Task goal = Starting with the line that contains "Allround Hovenier - regio Joure" and going on through the end of the records, write out every line word for word, leaving the pictures out.

Raw data =
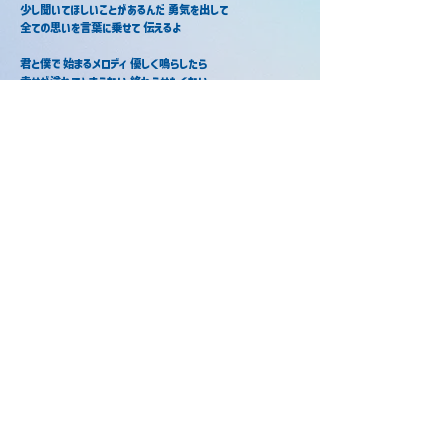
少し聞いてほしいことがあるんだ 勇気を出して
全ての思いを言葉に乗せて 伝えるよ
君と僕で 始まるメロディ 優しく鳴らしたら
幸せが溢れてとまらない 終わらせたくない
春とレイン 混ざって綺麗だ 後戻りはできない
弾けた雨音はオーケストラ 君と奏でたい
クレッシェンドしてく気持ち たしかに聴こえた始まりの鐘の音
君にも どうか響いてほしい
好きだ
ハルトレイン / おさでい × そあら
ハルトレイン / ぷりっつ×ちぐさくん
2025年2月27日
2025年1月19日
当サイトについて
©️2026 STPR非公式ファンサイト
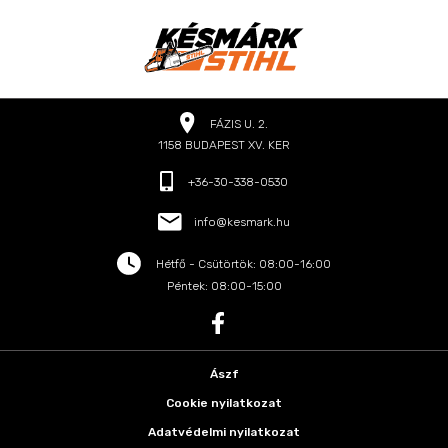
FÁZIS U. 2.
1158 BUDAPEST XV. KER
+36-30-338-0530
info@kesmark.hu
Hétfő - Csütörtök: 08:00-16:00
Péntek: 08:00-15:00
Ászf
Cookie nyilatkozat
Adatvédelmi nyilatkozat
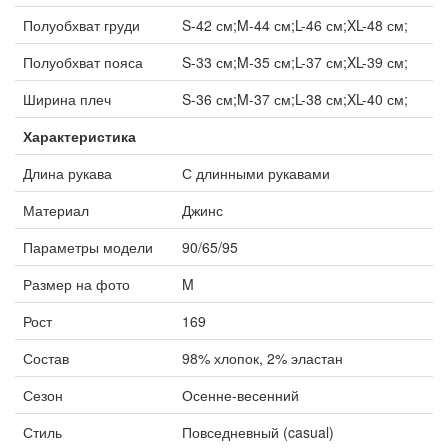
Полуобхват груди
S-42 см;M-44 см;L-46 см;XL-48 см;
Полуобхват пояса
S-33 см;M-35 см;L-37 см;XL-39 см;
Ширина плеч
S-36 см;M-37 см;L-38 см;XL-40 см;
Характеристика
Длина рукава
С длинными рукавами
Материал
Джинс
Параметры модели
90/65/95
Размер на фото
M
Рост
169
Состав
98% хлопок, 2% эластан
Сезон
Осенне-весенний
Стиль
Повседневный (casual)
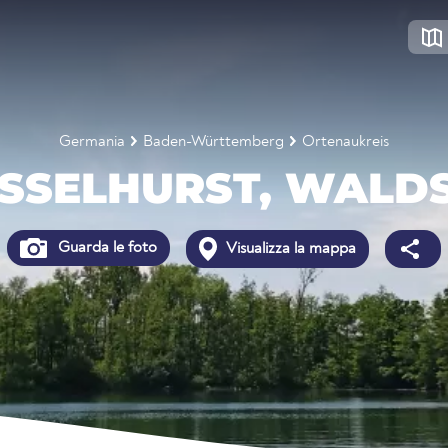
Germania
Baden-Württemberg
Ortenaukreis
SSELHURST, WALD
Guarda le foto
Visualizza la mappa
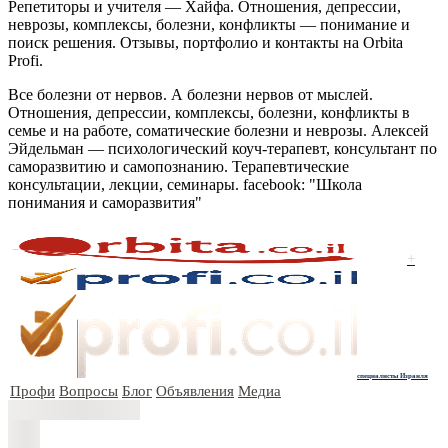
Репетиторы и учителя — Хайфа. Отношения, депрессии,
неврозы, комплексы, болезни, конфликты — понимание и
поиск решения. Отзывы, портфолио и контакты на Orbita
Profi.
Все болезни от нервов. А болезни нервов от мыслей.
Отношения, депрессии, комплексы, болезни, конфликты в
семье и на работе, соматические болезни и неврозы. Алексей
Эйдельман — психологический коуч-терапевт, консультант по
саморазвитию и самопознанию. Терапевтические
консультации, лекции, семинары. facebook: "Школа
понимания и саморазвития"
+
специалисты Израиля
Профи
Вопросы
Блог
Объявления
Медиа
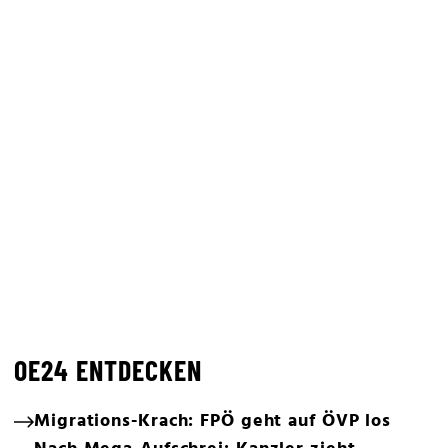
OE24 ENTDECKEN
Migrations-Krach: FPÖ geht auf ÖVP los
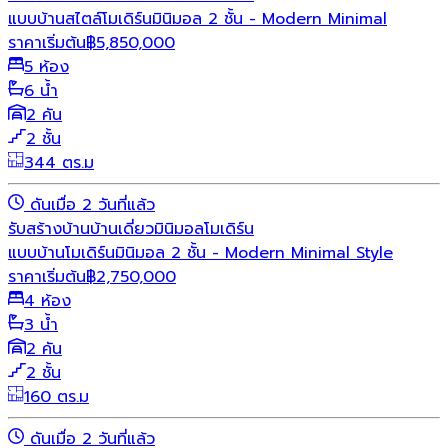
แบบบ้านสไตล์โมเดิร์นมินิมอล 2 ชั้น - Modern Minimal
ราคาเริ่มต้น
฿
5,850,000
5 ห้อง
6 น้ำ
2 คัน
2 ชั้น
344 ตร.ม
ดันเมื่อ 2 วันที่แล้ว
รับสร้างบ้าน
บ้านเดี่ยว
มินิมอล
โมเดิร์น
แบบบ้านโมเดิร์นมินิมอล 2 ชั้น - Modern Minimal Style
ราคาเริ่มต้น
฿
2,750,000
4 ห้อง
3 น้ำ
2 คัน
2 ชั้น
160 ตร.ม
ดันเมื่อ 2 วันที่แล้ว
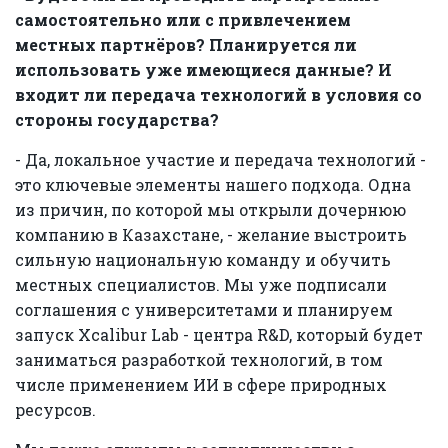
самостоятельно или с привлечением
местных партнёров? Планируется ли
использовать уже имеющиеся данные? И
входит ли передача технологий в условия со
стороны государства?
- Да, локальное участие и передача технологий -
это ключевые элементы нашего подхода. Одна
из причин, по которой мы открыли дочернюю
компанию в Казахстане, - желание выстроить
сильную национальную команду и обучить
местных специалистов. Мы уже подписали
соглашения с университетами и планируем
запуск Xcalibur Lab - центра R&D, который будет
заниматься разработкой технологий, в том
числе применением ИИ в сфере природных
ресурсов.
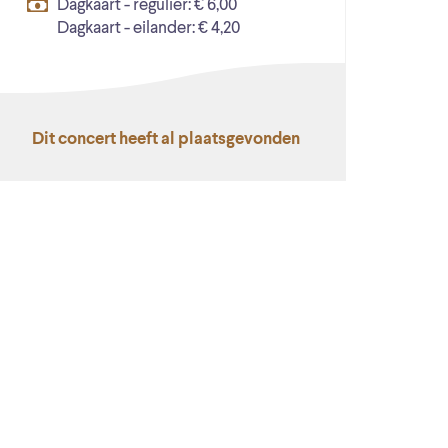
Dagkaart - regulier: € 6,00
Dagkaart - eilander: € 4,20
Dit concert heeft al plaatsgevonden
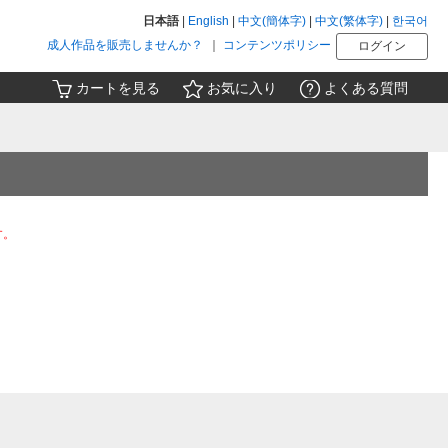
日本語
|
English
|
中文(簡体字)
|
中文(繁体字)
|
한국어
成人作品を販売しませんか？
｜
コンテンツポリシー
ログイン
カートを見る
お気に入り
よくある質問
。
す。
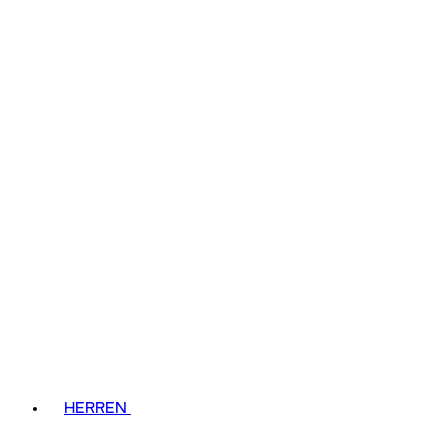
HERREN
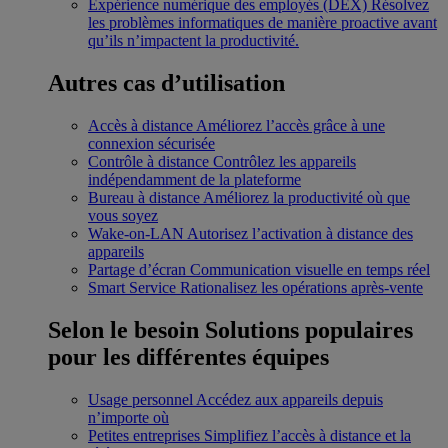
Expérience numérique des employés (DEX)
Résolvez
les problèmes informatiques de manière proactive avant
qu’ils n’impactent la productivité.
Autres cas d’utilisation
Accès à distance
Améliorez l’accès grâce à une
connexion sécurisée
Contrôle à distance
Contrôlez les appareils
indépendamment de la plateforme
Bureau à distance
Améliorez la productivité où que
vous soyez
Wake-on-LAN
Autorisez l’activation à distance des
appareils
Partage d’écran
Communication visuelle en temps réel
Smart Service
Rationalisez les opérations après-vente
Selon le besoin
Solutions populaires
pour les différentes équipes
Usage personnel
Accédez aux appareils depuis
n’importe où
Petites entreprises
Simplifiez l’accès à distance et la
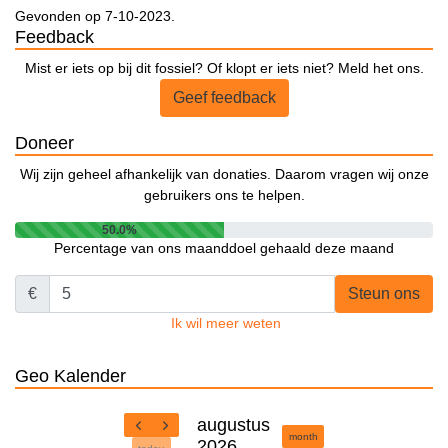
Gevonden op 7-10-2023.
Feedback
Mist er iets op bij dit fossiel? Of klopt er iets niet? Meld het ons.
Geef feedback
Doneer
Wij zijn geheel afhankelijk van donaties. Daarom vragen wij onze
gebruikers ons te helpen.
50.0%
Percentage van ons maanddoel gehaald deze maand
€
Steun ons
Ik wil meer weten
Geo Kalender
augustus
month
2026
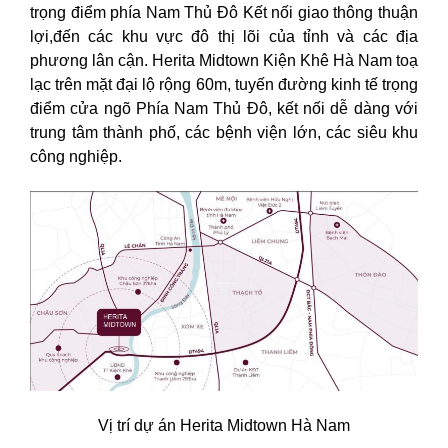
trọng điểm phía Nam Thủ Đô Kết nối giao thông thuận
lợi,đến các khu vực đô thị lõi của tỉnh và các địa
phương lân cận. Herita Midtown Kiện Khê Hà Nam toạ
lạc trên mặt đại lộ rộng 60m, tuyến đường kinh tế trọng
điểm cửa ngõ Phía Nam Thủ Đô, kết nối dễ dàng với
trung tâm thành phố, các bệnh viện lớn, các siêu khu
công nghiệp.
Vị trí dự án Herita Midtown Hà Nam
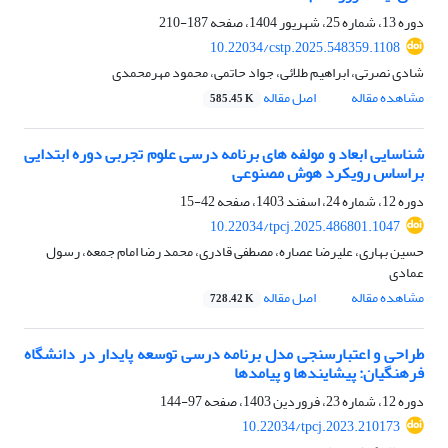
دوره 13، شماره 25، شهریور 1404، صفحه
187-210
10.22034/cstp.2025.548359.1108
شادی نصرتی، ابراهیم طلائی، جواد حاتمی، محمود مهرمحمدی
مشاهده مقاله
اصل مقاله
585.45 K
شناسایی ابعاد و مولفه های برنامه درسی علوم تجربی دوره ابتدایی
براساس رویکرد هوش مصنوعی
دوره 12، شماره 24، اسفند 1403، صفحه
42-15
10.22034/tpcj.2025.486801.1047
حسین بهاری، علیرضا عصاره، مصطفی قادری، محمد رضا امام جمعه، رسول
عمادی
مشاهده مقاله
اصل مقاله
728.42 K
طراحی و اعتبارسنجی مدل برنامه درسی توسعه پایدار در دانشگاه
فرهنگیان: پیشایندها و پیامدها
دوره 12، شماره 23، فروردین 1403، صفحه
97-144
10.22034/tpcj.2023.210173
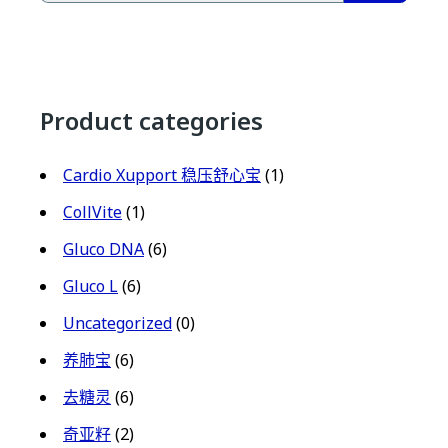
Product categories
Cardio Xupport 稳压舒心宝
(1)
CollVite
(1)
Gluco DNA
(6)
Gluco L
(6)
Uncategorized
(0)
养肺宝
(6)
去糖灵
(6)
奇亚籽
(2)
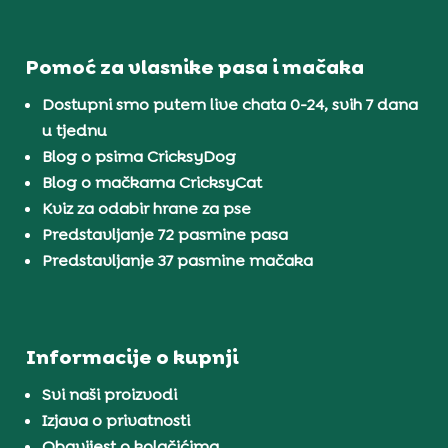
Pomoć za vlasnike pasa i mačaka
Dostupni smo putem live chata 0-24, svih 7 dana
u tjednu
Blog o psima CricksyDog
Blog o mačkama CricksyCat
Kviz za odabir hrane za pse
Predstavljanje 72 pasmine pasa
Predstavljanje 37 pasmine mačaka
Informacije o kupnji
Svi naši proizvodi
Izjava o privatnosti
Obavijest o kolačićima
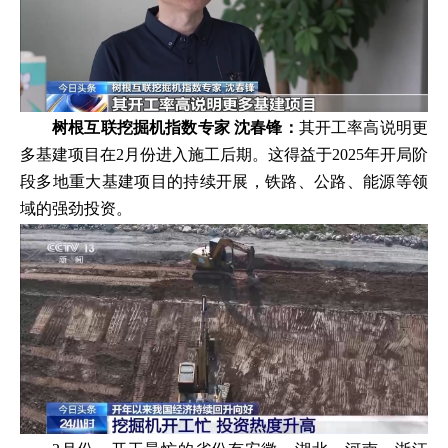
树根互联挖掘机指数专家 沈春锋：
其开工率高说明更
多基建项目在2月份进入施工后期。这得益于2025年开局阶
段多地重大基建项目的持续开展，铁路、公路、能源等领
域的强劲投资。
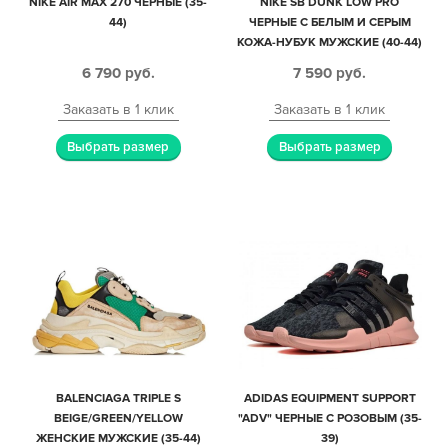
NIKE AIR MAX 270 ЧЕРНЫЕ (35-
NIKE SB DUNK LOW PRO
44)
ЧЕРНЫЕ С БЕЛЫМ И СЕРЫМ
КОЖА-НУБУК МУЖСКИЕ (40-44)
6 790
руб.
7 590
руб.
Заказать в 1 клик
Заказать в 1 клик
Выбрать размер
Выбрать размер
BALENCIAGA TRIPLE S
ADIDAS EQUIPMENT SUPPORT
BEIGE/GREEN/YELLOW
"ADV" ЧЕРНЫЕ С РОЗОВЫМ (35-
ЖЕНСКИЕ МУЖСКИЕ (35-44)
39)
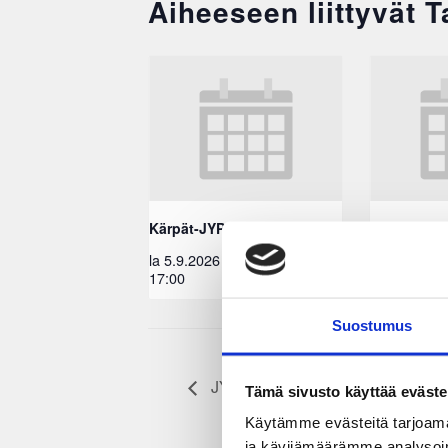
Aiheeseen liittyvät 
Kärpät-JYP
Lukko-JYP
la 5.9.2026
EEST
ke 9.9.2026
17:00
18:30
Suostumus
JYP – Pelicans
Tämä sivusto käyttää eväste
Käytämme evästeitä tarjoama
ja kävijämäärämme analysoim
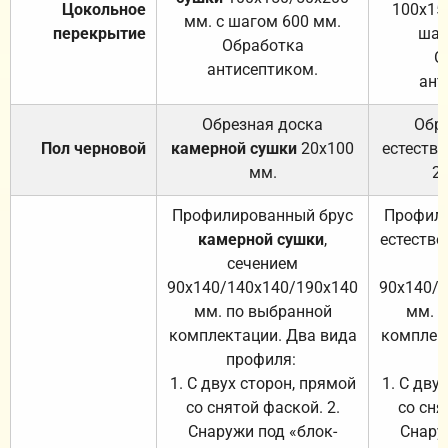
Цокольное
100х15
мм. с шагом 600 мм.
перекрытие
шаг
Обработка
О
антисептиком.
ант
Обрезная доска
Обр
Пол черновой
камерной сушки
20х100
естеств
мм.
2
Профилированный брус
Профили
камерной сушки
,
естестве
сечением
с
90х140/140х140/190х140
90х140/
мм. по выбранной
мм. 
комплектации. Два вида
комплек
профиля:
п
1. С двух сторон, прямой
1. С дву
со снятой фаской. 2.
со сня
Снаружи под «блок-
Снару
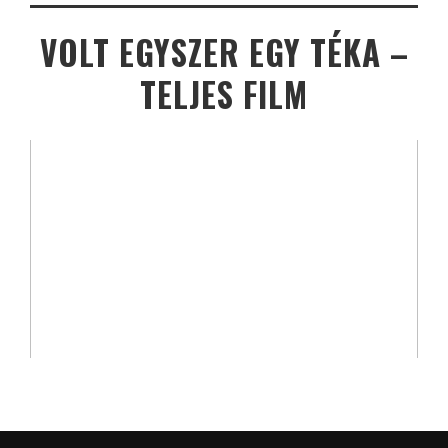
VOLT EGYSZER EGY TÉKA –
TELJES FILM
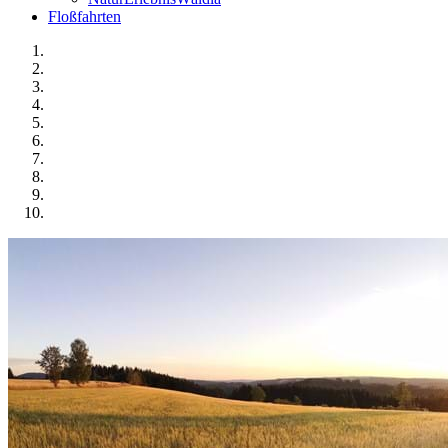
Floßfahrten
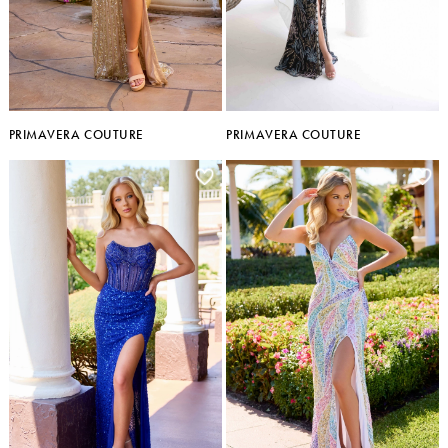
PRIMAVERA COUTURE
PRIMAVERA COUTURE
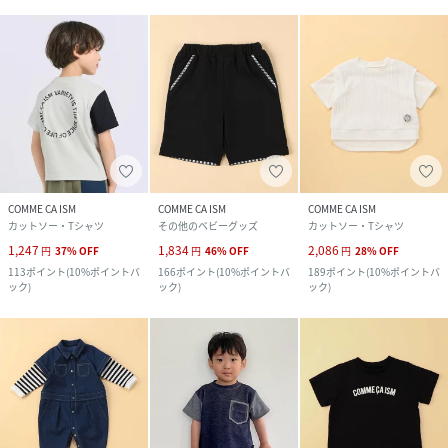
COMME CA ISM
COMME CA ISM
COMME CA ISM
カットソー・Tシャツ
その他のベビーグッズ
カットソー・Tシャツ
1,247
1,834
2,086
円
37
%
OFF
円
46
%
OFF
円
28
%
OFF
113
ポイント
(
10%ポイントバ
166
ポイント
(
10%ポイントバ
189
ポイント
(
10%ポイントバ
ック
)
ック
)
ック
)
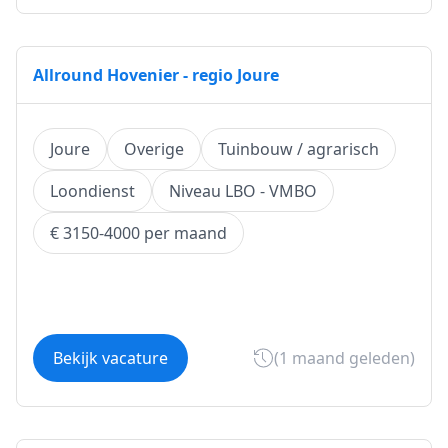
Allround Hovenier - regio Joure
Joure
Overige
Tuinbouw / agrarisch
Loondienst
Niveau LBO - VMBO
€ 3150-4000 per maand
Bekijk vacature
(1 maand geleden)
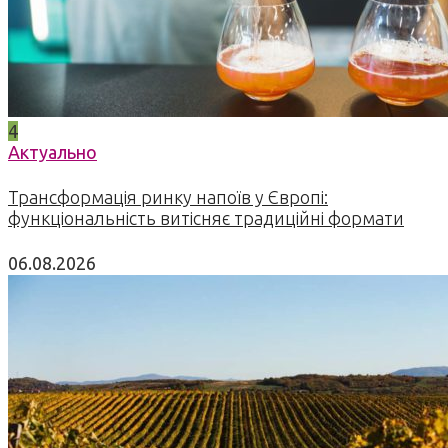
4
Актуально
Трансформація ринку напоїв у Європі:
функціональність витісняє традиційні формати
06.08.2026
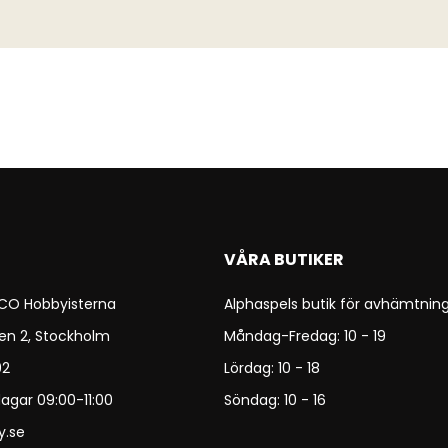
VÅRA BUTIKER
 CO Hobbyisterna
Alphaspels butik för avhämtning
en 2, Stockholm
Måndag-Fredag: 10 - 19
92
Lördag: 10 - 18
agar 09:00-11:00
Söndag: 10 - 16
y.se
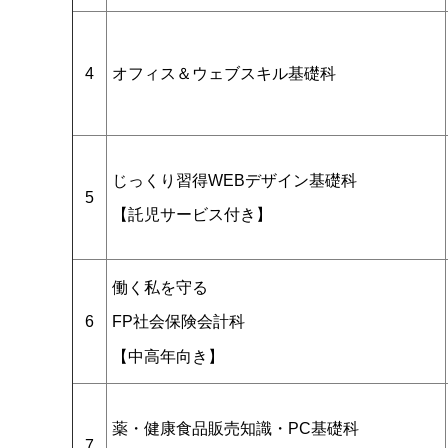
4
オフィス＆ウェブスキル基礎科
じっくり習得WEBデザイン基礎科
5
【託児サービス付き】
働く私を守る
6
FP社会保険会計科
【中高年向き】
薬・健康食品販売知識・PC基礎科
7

Output below =
Allround Hovenier - regio Joure
Joure
Overige
Tuinbouw / agrarisch
Loondienst
Niveau LBO - VMBO
€ 3150-4000 per maand
Bekijk vacature
(1 maand geleden)
4
Актуально
Трансформація ринку напоїв у Європі:
функціональність витісняє традиційні формати
06.08.2026
VÅRA BUTIKER
 CO Hobbyisterna
Alphaspels butik för avhämtning
en 2, Stockholm
Måndag-Fredag: 10 - 19
92
Lördag: 10 - 18
agar 09:00-11:00
Söndag: 10 - 16
y.se
4
オフィス＆ウェブスキル基礎科
じっくり習得WEBデザイン基礎科
5
【託児サービス付き】
働く私を守る
6
FP社会保険会計科
【中高年向き】
薬・健康食品販売知識・PC基礎科
7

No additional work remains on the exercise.